Recensione: The Divergent Series: Insurgent
Dopo Divergent, arriva nelle sale italiane Insurgent, secondo capitolo della saga scritta da Veronica Roth.
di redazione / 17.03.2015 Voto: 4/10
Negli ultimi anni, sta andando parecchio di moda realizzare trasposizioni cinematografiche di romanzi di fantascienza distopica. Prima è toccato ad Hunger Games di Suzanne Collins, poi a The Divergent Series di Veronica Roth ed, infine, a Maze Runner di James Dashner.
La struttura diegetica è, più o meno, basilare: un/una giovane protagonista, investita di speranze messianiche, si trova a dover guidare la rivolta contro il governo dittatoriale che sfrutta il popolo. Il modello di riferimento è quello della fiaba russa analizzata da Vladimir Propp. Le tappe del viaggio dell'eroe vengono rispettate tutte.
In origine, era stato Battle Royale di Kenta Fukasaku, trasposizione del romanzo di Koushun Takami, a portare in scena la struttura del death game film strutturato sul modello di un videogame, con i protagonisti obbligati a superare una serie di livelli, per portare in salvo la propria vita. In tempi recenti, As the gods will di Takashi Miike, con il pretesto di recuperare e rileggere il filone, ha intessuto un'interessante riflessione sulle dinamiche crossmediali nella società contemporanea.

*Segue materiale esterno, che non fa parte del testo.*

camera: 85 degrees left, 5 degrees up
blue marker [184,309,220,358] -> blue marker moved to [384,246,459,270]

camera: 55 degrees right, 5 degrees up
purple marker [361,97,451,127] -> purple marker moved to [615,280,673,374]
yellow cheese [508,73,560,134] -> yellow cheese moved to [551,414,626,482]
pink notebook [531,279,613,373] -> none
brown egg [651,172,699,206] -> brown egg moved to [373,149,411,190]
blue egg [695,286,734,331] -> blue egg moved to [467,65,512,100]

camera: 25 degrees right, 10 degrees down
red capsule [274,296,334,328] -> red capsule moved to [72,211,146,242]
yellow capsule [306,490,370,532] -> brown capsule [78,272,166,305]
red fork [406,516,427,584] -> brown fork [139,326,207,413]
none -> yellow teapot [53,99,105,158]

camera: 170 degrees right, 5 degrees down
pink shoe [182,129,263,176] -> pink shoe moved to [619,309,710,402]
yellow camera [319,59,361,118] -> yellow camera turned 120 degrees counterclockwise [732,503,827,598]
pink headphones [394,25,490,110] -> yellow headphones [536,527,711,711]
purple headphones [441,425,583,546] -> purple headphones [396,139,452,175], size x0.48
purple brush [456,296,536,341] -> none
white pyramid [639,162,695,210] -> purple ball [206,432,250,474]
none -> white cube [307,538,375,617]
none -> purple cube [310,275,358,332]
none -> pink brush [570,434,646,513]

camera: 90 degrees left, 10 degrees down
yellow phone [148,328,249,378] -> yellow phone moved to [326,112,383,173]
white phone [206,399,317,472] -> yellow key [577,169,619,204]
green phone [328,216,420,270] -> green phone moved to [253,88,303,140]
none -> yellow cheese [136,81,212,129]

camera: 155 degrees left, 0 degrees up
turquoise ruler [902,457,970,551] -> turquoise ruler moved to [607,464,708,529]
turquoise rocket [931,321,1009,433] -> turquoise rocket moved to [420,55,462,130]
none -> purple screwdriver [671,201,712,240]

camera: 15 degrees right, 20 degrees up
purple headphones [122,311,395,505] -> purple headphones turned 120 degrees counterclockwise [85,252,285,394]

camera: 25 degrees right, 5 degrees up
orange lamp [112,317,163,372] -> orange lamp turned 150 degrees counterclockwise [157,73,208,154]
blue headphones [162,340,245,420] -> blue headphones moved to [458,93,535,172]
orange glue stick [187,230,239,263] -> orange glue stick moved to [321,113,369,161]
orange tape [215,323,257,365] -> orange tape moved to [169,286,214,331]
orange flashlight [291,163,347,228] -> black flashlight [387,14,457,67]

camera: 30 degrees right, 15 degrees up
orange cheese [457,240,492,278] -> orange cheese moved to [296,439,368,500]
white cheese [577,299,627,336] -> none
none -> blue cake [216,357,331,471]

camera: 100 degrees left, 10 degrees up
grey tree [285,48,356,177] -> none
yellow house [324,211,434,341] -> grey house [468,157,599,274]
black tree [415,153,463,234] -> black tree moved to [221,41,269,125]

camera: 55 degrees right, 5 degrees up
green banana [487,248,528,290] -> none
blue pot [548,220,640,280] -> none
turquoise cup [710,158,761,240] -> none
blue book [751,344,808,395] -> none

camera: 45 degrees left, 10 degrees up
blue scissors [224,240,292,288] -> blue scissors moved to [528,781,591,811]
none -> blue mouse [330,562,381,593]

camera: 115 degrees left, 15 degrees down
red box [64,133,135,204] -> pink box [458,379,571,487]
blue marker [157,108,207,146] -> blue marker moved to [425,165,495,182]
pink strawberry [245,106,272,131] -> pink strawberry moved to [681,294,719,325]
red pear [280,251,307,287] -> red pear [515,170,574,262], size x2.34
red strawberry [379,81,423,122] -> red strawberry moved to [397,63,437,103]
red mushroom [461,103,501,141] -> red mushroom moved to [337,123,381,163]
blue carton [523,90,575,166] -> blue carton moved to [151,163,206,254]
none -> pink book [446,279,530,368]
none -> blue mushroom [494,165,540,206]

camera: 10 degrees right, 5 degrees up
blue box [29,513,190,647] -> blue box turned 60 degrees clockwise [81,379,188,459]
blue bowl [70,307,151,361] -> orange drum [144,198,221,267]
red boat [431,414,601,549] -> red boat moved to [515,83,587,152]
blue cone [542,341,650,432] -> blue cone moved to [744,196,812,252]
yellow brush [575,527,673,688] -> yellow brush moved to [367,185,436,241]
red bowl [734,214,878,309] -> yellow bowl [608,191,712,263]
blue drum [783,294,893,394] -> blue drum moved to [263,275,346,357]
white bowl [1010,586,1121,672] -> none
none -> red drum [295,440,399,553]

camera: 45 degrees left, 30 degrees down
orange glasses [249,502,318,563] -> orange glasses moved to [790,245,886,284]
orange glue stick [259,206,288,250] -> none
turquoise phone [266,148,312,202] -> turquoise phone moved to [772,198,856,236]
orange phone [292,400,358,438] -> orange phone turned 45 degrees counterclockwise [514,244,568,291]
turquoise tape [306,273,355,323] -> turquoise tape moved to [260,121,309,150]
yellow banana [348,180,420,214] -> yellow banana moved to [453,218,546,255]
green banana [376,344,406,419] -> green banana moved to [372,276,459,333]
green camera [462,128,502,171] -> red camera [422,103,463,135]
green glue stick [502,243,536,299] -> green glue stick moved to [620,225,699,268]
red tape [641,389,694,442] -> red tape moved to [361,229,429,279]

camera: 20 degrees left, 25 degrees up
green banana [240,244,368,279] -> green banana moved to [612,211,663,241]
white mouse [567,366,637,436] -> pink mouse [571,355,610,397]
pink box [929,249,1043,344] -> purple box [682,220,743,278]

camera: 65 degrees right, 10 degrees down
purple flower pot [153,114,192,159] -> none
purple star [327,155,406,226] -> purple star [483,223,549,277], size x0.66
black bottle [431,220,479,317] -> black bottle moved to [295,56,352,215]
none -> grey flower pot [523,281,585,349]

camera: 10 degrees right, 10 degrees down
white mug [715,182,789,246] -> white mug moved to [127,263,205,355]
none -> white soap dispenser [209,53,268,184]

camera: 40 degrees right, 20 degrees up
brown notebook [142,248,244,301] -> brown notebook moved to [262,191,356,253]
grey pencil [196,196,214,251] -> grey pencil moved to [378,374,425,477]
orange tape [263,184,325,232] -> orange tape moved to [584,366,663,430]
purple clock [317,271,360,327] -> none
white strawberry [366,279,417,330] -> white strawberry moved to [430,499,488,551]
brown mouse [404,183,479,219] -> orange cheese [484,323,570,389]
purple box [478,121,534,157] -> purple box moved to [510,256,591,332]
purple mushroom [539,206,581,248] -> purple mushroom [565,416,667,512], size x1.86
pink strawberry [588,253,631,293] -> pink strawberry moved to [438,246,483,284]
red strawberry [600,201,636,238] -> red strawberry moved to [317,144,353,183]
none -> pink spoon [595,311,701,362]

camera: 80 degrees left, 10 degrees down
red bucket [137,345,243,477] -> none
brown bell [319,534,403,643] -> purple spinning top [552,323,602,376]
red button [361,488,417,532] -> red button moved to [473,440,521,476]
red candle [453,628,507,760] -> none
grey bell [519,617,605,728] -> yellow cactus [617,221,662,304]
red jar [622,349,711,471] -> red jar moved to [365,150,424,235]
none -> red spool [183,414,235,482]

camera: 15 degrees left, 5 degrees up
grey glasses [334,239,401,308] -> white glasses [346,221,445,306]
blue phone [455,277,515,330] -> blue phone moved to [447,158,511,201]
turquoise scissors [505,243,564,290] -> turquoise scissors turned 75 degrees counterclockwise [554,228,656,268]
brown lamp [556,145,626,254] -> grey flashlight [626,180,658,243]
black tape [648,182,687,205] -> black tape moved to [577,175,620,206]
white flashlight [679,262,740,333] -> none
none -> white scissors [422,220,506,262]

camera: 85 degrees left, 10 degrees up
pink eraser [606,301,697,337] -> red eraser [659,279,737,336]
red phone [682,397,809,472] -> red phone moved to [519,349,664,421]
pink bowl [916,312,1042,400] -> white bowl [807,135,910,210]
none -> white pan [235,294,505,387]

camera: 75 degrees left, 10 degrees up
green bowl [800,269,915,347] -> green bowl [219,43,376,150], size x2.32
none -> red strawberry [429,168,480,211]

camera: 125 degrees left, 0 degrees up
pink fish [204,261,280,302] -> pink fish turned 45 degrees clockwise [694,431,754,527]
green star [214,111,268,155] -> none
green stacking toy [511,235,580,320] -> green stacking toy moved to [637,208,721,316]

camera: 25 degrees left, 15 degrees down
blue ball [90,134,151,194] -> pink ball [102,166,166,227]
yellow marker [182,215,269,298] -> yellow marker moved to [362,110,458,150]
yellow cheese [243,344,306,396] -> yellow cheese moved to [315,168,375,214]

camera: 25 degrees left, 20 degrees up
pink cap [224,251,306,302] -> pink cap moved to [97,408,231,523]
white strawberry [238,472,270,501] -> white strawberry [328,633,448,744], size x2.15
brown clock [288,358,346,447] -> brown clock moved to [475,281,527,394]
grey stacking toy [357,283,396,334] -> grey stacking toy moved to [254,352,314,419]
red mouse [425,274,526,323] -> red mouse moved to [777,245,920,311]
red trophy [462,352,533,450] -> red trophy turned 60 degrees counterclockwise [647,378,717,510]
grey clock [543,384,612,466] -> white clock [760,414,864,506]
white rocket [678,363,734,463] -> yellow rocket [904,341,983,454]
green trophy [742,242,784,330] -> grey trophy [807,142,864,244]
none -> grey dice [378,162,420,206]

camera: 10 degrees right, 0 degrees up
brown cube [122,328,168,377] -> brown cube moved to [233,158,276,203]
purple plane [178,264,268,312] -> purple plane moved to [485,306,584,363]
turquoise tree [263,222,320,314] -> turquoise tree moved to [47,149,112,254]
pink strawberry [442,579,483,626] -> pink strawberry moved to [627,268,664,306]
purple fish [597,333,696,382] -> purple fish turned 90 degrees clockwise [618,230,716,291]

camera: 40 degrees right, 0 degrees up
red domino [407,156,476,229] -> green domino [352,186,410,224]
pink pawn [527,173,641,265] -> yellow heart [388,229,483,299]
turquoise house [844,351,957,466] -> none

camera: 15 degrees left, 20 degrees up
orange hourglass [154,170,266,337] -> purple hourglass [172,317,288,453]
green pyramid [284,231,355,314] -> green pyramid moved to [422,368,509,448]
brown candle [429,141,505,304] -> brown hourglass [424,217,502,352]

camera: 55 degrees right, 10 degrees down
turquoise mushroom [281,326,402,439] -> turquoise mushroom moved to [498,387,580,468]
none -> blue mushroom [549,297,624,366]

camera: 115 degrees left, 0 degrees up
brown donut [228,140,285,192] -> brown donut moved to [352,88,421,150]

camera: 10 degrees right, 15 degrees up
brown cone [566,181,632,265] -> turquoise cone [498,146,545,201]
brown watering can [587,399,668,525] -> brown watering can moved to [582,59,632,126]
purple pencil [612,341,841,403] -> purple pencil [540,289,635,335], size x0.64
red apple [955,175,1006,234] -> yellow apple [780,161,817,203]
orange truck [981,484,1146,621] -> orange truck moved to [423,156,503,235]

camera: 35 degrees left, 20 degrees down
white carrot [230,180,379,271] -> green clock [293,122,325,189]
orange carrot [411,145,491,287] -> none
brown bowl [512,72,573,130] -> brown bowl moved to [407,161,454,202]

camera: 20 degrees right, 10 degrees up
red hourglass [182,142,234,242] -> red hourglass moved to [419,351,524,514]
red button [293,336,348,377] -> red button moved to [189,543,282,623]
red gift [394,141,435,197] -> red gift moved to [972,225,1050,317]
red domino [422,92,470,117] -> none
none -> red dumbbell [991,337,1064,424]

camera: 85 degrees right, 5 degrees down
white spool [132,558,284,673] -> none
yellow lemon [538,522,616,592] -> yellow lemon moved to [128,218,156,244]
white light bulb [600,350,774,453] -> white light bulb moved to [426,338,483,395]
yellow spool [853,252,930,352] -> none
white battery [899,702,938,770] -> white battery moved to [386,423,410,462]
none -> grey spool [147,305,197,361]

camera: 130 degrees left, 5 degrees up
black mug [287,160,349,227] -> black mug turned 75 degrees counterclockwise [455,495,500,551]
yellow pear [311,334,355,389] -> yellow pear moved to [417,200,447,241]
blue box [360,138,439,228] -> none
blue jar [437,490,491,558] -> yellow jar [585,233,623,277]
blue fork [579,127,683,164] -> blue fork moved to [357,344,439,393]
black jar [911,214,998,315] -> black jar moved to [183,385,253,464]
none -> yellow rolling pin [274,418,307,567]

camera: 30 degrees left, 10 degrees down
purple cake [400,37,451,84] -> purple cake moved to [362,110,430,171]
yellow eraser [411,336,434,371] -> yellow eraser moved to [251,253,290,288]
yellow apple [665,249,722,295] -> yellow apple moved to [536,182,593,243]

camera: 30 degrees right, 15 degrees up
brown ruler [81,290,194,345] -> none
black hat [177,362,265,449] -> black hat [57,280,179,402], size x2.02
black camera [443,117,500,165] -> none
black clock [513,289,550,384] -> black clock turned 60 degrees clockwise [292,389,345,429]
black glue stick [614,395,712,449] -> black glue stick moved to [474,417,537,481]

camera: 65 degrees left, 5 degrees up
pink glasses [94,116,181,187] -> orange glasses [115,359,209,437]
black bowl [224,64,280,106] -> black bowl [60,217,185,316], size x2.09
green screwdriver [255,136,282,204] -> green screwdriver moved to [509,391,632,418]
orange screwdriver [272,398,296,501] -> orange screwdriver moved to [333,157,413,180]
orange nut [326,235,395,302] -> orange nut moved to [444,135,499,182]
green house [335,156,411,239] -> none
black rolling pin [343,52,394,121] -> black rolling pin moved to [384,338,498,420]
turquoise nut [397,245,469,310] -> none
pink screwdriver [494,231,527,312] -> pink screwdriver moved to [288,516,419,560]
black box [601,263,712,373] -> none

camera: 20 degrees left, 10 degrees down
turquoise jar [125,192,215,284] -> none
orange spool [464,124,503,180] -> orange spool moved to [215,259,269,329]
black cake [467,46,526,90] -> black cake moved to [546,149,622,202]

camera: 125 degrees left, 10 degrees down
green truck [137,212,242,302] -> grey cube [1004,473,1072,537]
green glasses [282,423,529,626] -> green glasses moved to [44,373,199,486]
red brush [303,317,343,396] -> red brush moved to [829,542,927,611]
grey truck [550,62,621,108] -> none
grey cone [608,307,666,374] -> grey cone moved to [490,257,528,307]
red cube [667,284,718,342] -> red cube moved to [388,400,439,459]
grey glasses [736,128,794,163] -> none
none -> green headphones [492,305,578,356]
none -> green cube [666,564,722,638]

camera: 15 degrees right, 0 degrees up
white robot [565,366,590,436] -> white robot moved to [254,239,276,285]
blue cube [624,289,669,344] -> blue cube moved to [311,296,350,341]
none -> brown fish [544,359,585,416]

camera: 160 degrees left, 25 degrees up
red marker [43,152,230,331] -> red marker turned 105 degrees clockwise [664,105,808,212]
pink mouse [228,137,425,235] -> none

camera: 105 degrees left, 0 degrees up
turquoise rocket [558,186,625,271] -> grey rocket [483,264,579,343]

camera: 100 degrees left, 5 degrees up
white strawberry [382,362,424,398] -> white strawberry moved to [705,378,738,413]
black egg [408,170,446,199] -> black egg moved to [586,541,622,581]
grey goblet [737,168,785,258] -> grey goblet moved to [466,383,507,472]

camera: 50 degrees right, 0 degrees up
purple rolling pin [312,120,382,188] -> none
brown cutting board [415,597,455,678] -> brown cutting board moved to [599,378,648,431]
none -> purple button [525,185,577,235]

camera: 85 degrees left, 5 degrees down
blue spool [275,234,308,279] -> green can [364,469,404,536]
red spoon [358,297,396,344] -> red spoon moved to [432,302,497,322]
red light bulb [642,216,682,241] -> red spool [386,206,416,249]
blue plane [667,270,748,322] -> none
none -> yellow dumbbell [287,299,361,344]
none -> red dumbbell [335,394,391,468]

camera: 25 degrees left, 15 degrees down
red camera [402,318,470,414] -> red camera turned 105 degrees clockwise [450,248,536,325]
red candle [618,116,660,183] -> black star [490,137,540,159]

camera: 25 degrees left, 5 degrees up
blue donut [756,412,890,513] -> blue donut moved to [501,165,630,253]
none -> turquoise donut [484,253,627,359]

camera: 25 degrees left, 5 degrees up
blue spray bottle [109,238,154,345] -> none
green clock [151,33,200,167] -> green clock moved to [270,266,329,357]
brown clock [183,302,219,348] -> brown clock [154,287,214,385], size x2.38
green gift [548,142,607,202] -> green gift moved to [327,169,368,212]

Dopo essere stati identificati come Divergenti, persone che non rientrano in nessuna classificazione sociale (Pacifici, Candidi, Abneganti, Intrepidi ed Esclusi), Tris e Quattro sono in fuga, inseguiti da Jeanine, la leader assoluta della fazione degli Eruditi. Mentre le truppe di Jeanine vanno alla ricerca dei rifugiati e dei Divergenti tra le rovine di Chicago, Tris attraversa la città nella speranza di trovare alleati e di capire il perchè del sacrificio dei suoi genitori. Si tratta del segreto che porta Jeanine a non fermarsi davanti a nulla per catturarla. Tris affronta le sue paure più oscure, cercando di evitare di causare dolore ai suoi cari, imbattendosi in una serie di sfide impossibili, cercando di far emergere la verità sul passato.
La prima parte del terzo capitolo di Hunger Games, che presenta più di un punto in contatto con Insurgent, sfrutta la fantascienza distopica ed il percorso dell'eroe per costruire un profondo discorso attorno alla natura simbolica della protagonista, alla potenza delle campagne pubblicitarie e alla costruzione di una forte personalità in relazione al contesto pubblico. Gli accenni metacinematografici abbondavano nettamente.
Insurgent risulta privo di una più profonda ed ulteriore chiave di lettura, finendo per essere un gioco masturbatorio per ragazzi scarsamente stratificato. Dietro il velo di Maya dell'azione e del ritmo elevato, non c'è nulla.
Il risultato è, quindi, la copia brutta e slavata di Hunger Games, in cui né il cast né il lavoro sull'immagine raggiunge i risultati sperati.